=== INSTRUCTIONS ===
A. In the dividend portfolio review, which index serves as the reference for judging the Portfolio's performance?
B. Pick up the dividend portfolio review after its final sentence and carry it forward.

=== QUOTED PASSAGE ===

Annual Performance Review (2019)

With 2019 completely in our rear-view mirror, it’s time I deliver the 3rd annual performance review of my dividend Portfolio.

I’ll not only examine my Portfolio performance from 2019, but I’ll share its annualized return, or Compound Annual Growth Rate (CAGR), since the beginning of 2015.

I feel it’s important to evaluate my Portfolio as a whole, comparing it to a reference to gauge its performance.  In this case, the reference is an index, the S&P 500 stock index.  Since most stocks with long dividend histories tend to be large-cap stocks, using the S&P 500 index seems appropriate.  If my Portfolio is lagging the index, I might examine my holdings further, looking for the cause of the under-performance.  Is it an individual stock or two facing a significant temporary setback, or a fundamental issue with my overall stock selection?  Could it be that I’m underweight in the best performing sectors?  Maybe I’m beating the index, and I determine I want to stay the course.  In any case, having the performance data can help me to steer my Portfolio in the right direction.

Of course, I want to beat the index over time, otherwise one could argue that I’d be better off just investing in the index.  However, even if I don’t beat the index, I like the control I get with building my Portfolio and thus controlling which stocks are part of it.  I can decide to skew my Portfolio for growth instead of income, or vice versa.  I can also overweight sectors that I like (technology, healthcare, financials, industrials), and underweight those I don’t (utilities, communication services, energy).

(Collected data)
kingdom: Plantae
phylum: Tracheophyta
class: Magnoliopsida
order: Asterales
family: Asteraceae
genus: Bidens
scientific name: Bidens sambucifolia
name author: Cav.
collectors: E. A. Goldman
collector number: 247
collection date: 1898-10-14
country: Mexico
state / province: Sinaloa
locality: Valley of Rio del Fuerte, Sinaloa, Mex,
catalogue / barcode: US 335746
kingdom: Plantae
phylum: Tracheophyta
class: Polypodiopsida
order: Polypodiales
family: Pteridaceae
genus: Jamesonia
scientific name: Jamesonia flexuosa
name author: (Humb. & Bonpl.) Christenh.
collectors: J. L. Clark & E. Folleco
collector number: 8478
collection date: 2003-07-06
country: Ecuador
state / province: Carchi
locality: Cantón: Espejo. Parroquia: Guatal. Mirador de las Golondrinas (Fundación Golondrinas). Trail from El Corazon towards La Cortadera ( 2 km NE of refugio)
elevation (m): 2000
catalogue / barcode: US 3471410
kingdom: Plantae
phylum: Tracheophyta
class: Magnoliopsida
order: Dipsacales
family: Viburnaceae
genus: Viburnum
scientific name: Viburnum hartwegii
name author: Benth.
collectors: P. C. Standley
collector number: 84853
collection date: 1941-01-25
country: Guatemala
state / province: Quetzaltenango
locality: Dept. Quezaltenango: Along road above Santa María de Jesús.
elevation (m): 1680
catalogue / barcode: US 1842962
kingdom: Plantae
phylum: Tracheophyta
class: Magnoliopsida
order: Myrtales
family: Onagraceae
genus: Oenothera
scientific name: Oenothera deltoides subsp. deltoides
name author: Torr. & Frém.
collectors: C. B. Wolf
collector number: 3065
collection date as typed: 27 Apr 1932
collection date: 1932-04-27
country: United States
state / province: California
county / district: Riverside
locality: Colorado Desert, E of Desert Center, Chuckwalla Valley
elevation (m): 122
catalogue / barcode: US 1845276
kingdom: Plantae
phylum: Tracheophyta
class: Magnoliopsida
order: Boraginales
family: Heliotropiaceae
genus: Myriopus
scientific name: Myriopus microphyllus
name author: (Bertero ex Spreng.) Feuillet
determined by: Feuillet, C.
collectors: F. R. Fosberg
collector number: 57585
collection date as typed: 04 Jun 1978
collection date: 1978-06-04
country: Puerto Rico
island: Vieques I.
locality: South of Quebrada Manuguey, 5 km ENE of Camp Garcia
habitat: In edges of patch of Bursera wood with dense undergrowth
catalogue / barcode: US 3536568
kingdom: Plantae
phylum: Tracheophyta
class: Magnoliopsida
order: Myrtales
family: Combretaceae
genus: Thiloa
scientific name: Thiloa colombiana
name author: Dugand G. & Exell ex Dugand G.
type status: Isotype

=== WRITTEN RESPONSES ===
A. The S&P 500 stock index.

B.
Once again, I’ve also tracked the performance of my individual Portfolio stocks for 2019.  This way I can potentially feed the strongest stocks if their prospects are still bright, and perhaps weed out the weaker ones by replacing them with better alternatives.

 

2019 Portfolio Performance

Let’s start by looking at the performance of my entire Portfolio for 2019.  I’ve calculated the Internal Rate of Return (IRR) by keeping track of all cash inflows and outflows from my Portfolio.  Inflows are essentially fresh capital I’ve invested, while outflows are proceeds from stock sales, or dividends that are not re-invested.  The IRR takes into account the timing of my inflows and outflows, as well as the re-invested dividends.

For 2019, my Portfolio return was an astounding 35.07%.  A blowout number, no doubt.  I don’t see many years like that in my future, so I’m enjoying this annual return for as long as I can.

Not only did I have a sweet return, but I handily beat the S&P 500 Index, which posted a 2019 return of 31.10% including dividends.  I nearly beat the index by 4%!  This broke a two-year streak of trailing the index.

Note – I’ve obtained my S&P 500 return numbers from here.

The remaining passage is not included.